Why are Gaijatra satire performances vanishing?

Published On: August 16, 2019 06:30 AM NPT By: Sujita Pradhan

Maybe social media is to be blamed, say comedians

KATHMANDU, Aug 16: There was a time when Kathmandu's theaters and halls would be booked weeks in advance and jam-packed for months when Gaijatra performances were held by country's leading comedians. But the story is different now.

Gaijatra, also known as 'Sar Paro' in Newari, is a festival mainly celebrated by the people of Newar community in Kathmandu Valley to commemorates the death of people during the first year of death of a member in their family.

King Pratap Malla, who ruled Kathmandu from 1641-1674 AD, initiated the festival as a way to console his wife after the death of their son. The idea behind the long procession was to help Malla's queen realize how everyone loses their loved ones and that death is inevitable.

Gaijatra has been a great festival to mock those in power and social ills. It used to be an opportunity for people to enjoy and understand our ongoing social, political and economical malfunctions.

Comedians used to prepare and advertise such events weeks in advance. It appears that the tradition is dying. Instead, social media platforms have been the key tool in making fun of those in power. It almost appears people are making fun of everyone constantly.

Deepak Raj Giri, actor-turned producer, who produced the hit movie 'Chha Ekan Chha' said, “We stopped doing Gaijatra performances two years ago.

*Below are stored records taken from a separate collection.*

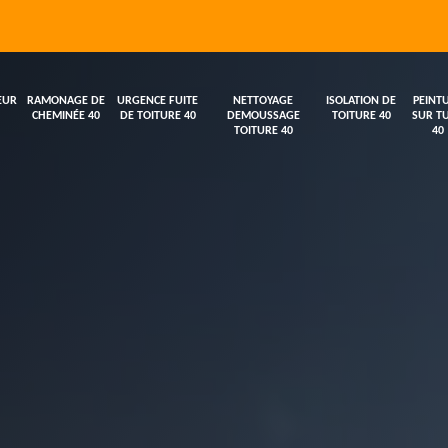
EUR
RAMONAGE DE
URGENCE FUITE
NETTOYAGE
ISOLATION DE
PEINT
CHEMINÉE 40
DE TOITURE 40
DEMOUSSAGE
TOITURE 40
SUR TU
TOITURE 40
40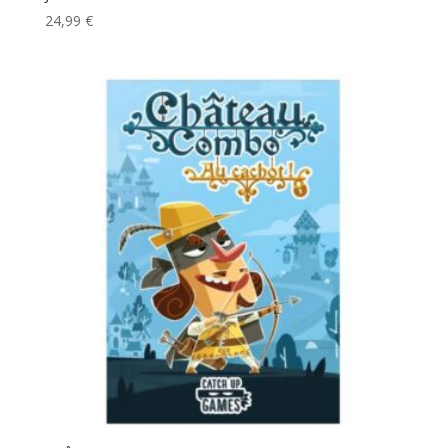
24,99
€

The government isn't supportive to this genre and has not done anything to preserve this tradition.” He added, “Everyone is a satirist today and they are doing their job from various social media platforms.”

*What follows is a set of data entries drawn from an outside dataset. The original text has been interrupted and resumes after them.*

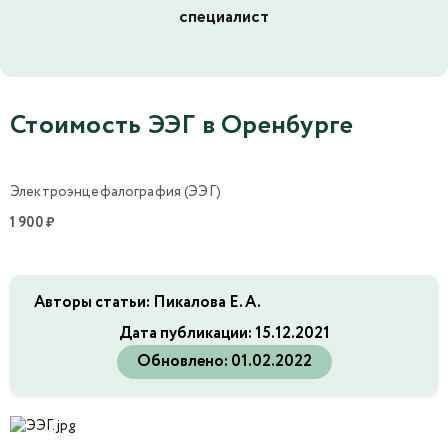
специалист
Стоимость ЭЭГ в Оренбурге
Электроэнцефалография (ЭЭГ)
1 900 ₽
Авторы статьи: Пикалова Е. А.
Дата публикации:
15.12.2021
Обновлено:
01.02.2022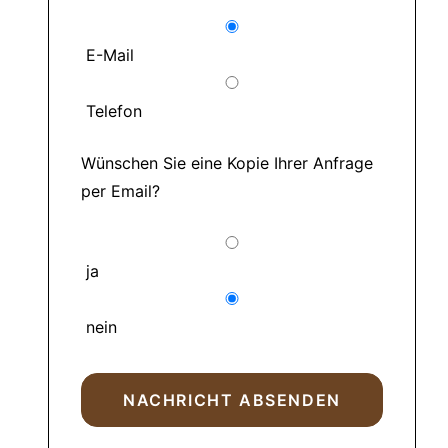
E-Mail
Telefon
Wünschen Sie eine Kopie Ihrer Anfrage
per Email?
ja
nein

“We loved going to theaters and watch Gaijatra performances, but it is sad to see that such shows have become rare today,” said Sumit Sharma, 45, a regular attendee of such shows in Kathmandu.

Kedar Prasad Ghimire, actor, scriptwriter, comedian and film producer, commonly known as Magne Budha said, “We all are busy with our commitments and this tradition is simply ignored but people poke fun at politicians all the time and so our job is done in part by the public.”

“Satirical performances show sheer incompetence of politicians so they are keen to continue such programs and social media users have filled in such role today,” said Jag Man Gurung, Vice-Chancellor of Nepal Academy.